What is a Z-Test?
The Z-Test is a type of statistical test that determines whether there is a significant difference between the means of two groups or whether a single group mean differs from a known population mean. It is particularly useful when the sample size is large (typically n > 30) or when the population variance is known.
Basic Concepts of Z-Test
- Null Hypothesis (H0): This is a statement asserting that there is no effect or no difference. For example, H0 can state that the mean of a sample is equal to the population mean.
- Alternative Hypothesis (H1): This is what you want to prove; it suggests that there is a significant effect or difference. For example, H1 can state that the mean of a sample is not equal to the population mean.
- Z-Score: The Z-score represents the number of standard deviations a data point is from the mean. It helps in standardizing scores, making it easier to compare.
When to Use a Z-Test
The Z-Test can be applied in the following scenarios:
- When the sample size is large (n > 30).

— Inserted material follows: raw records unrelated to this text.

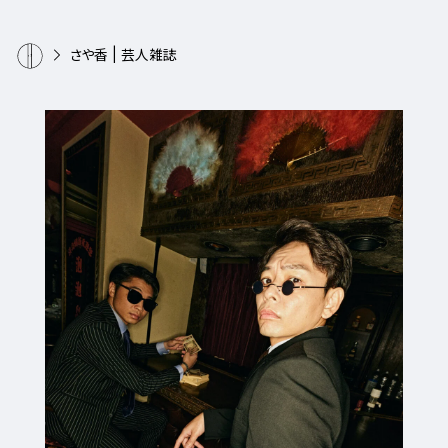
さや香 | 芸人雑誌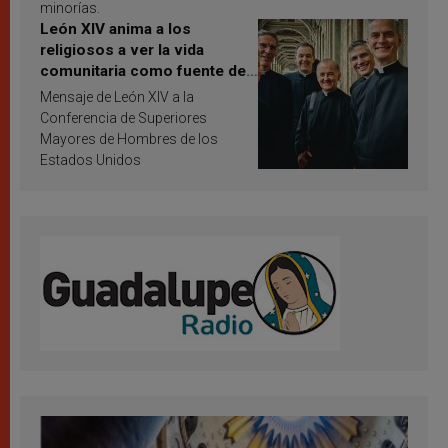
minorías.
León XIV anima a los
religiosos a ver la vida
comunitaria como fuente de
inspiración y santificación
Mensaje de León XIV a la
Conferencia de Superiores
Mayores de Hombres de los
Estados Unidos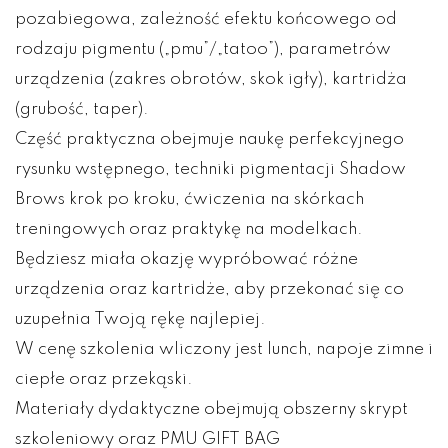
pozabiegowa, zależność efektu końcowego od
rodzaju pigmentu („pmu”/„tatoo”), parametrów
urządzenia (zakres obrotów, skok igły), kartridża
(grubość, taper).
Część praktyczna obejmuje naukę perfekcyjnego
rysunku wstępnego, techniki pigmentacji Shadow
Brows krok po kroku, ćwiczenia na skórkach
treningowych oraz praktykę na modelkach.
Będziesz miała okazję wypróbować różne
urządzenia oraz kartridże, aby przekonać się co
uzupełnia Twoją rękę najlepiej.
W cenę szkolenia wliczony jest lunch, napoje zimne i
ciepłe oraz przekąski.
Materiały dydaktyczne obejmują obszerny skrypt
szkoleniowy oraz PMU GIFT BAG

- When the population standard deviation is known.
- When the data is approximately normally distributed.
Steps to Perform a Z-Test
- Formulate the Hypotheses: Clearly state the null and alternative hypotheses.
- Select the Significance Level (α): Common levels are 0.05, 0.01 or 0.10. This value indicates the probability of rejecting the null hypothesis when it is true.
- Calculate the Z-Score: Use the formula:
Z = (X̄ - μ) / (σ / √n)
Where:- X̄ = sample mean
- μ = population mean
- σ = population standard deviation
- n = sample size
- Find the Critical Z-Value: Based on the significance level and the type of test (one-tailed or two-tailed), determine the critical Z-value from the Z-table.
- Make a Decision:
- If the calculated Z-score falls into the critical region, reject the null hypothesis (H0).
- If the calculated Z-score does not fall into the critical region, do not reject the null hypothesis.
- Draw a Conclusion: Summarize the findings, stating whether or not there is enough evidence to support the alternative hypothesis.
Example Problem
Suppose a teacher claims that the average score of students in a course is 75. A sample of 50 students is selected, and the average score found is 78 with a standard deviation of 10. Conduct a Z-test to see if the sample provides enough evidence to support or reject the teacher's claim at a significance level of 0.05.
Solution:
- Hypotheses:
- H0: μ = 75
- H1: μ ≠ 75
- Significance Level (α): 0.05
- Calculate Z:
Z = (78 - 75) / (10 / √50) = 1.414
- Critical Z-Value: For α = 0.05 (two-tailed), the critical Z-values are approximately ±1.96.
- Decision: Since 1.414 does not exceed 1.96, we do not reject the null hypothesis.
- Conclusion: There is not enough evidence to support the claim that the average score is different from 75.
Conclusion
The Z-Test is a powerful statistical tool that helps in making informed decisions based on sample data. By following the systematic steps outlined above, you can effectively apply the Z-Test to various scenarios.